WORK REQUEST – Starting at the line containing "Tømmerklo / tømmertang" and ending after the line containing "otra onda sísmica?", write out those lines again, substituting "perfiles técnicos" for "perfiles híbridos" and keeping everything else unchanged.

STUDY MATERIAL –
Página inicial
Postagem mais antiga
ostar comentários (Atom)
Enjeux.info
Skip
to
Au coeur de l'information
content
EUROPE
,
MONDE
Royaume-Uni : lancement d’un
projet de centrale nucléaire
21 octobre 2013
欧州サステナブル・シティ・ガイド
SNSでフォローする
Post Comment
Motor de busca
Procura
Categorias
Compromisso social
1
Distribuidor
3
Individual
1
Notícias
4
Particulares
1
---
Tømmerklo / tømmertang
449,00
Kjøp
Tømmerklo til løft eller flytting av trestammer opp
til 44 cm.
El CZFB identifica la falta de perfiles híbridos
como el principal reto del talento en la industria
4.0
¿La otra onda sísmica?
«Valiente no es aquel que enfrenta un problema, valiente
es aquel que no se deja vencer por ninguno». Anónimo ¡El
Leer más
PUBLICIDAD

ANSWER BELOW –
Tømmerklo / tømmertang
449,00
Kjøp
Tømmerklo til løft eller flytting av trestammer opp
til 44 cm.
El CZFB identifica la falta de perfiles técnicos
como el principal reto del talento en la industria
4.0
¿La otra onda sísmica?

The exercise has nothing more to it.